(Records from a collection)
★ ★ ★ ★

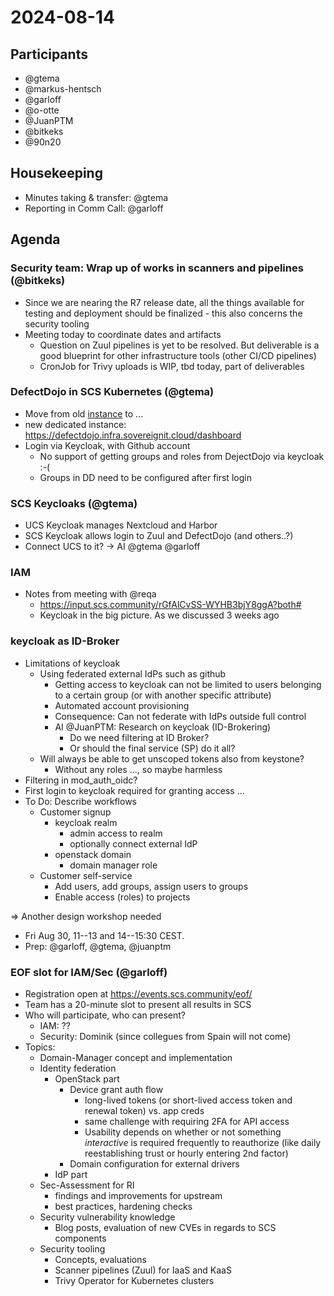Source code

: # 2024-08-14

## Participants

- @gtema
- @markus-hentsch
- @garloff
- @o-otte
- @JuanPTM
- @bitkeks
- @90n20

## Housekeeping

* Minutes taking & transfer: @gtema
* Reporting in Comm Call: @garloff

## Agenda

### Security team: Wrap up of works in scanners and pipelines (@bitkeks)
* Since we are nearing the R7 release date, all the things available for testing and deployment should be finalized - this also concerns the security tooling
* Meeting today to coordinate dates and artifacts
    * Question on Zuul pipelines is yet to be resolved. But deliverable is a good blueprint for other infrastructure tools (other CI/CD pipelines)
    * CronJob for Trivy uploads is WIP, tbd today, part of deliverables

### DefectDojo in SCS Kubernetes (@gtema)
* Move from old [instance](http://213.131.230.166:8080/login?next=/) to ...
* new dedicated instance: https://defectdojo.infra.sovereignit.cloud/dashboard
* Login via Keycloak, with Github account
    * No support of getting groups and roles from DejectDojo via keycloak :-(
    * Groups in DD need to be configured after first login

### SCS Keycloaks (@gtema)
* UCS Keycloak manages Nextcloud and Harbor
* SCS Keycloak allows login to Zuul and DefectDojo (and others..?)
* Connect UCS to it? -> AI @gtema @garloff

### IAM
* Notes from meeting with @reqa
    * https://input.scs.community/rGfAlCvSS-WYHB3bjY8ggA?both#
    * Keycloak in the big picture. As we discussed 3 weeks ago

### keycloak as ID-Broker
* Limitations of keycloak
    * Using federated external IdPs such as github
        * Getting access to keycloak can not be limited to users belonging to a certain group (or with another specific attribute)
        * Automated account provisioning
        * Consequence: Can not federate with IdPs outside full control
        * AI @JuanPTM: Research on keycloak (ID-Brokering)
            * Do we need filtering at ID Broker?
            * Or should the final service (SP) do it all?
    * Will always be able to get unscoped tokens also from keystone?
        * Without any roles ..., so maybe harmless
* Filtering in mod_auth_oidc?
* First login to keycloak required for granting access ...
* To Do: Describe workflows
    * Customer signup
        * keycloak realm
            * admin access to realm
            * optionally connect external IdP
        * openstack domain
            * domain manager role
    * Customer self-service 
        * Add users, add groups, assign users to groups
        * Enable access (roles) to projects

=> Another design workshop needed
- Fri Aug 30, 11--13 and 14--15:30 CEST.
- Prep: @garloff, @gtema, @juanptm


### EOF slot for IAM/Sec (@garloff)
* Registration open at https://events.scs.community/eof/
* Team has a 20-minute slot to present all results in SCS
* Who will participate, who can present?
    * IAM: ??
    * Security: Dominik (since collegues from Spain will not come)
* Topics:
    * Domain-Manager concept and implementation
    * Identity federation
        * OpenStack part
            * Device grant auth flow
                * long-lived tokens (or short-lived access token and renewal token) vs. app creds
                * same challenge with requiring 2FA for API access
                * Usability depends on whether or not something *interactive* is required frequently to reauthorize (like daily reestablishing trust or hourly entering 2nd factor)
            * Domain configuration for external drivers
        * IdP part
    * Sec-Assessment for RI
        * findings and improvements for upstream
        * best practices, hardening checks
    * Security vulnerability knowledge
        * Blog posts, evaluation of new CVEs in regards to SCS components
    * Security tooling
        * Concepts, evaluations
        * Scanner pipelines (Zuul) for IaaS and KaaS
        * Trivy Operator for Kubernetes clusters

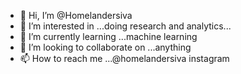 - 👋 Hi, I’m @Homelandersiva
- 👀 I’m interested in ...doing research and analytics...
- 🌱 I’m currently learning ...machine learning
- 💞️ I’m looking to collaborate on ...anything
- 📫 How to reach me ...@homelandersiva instagram

<!---
Homelandersiva/Homelandersiva is a ✨ special ✨ repository because its `README.md` (this file) appears on your GitHub profile.
You can click the Preview link to take a look at your changes.
--->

★ ★ ★ ★

* **Exercise prompt**:
Look above for the line holding "No support of", then set down exactly that line and every line after it up to and including the line holding "at ID Broker?", with nothing else.

* **Reply to the exercise**:
    * No support of getting groups and roles from DejectDojo via keycloak :-(
    * Groups in DD need to be configured after first login

### SCS Keycloaks (@gtema)
* UCS Keycloak manages Nextcloud and Harbor
* SCS Keycloak allows login to Zuul and DefectDojo (and others..?)
* Connect UCS to it? -> AI @gtema @garloff

### IAM
* Notes from meeting with @reqa
    * https://input.scs.community/rGfAlCvSS-WYHB3bjY8ggA?both#
    * Keycloak in the big picture. As we discussed 3 weeks ago

### keycloak as ID-Broker
* Limitations of keycloak
    * Using federated external IdPs such as github
        * Getting access to keycloak can not be limited to users belonging to a certain group (or with another specific attribute)
        * Automated account provisioning
        * Consequence: Can not federate with IdPs outside full control
        * AI @JuanPTM: Research on keycloak (ID-Brokering)
            * Do we need filtering at ID Broker?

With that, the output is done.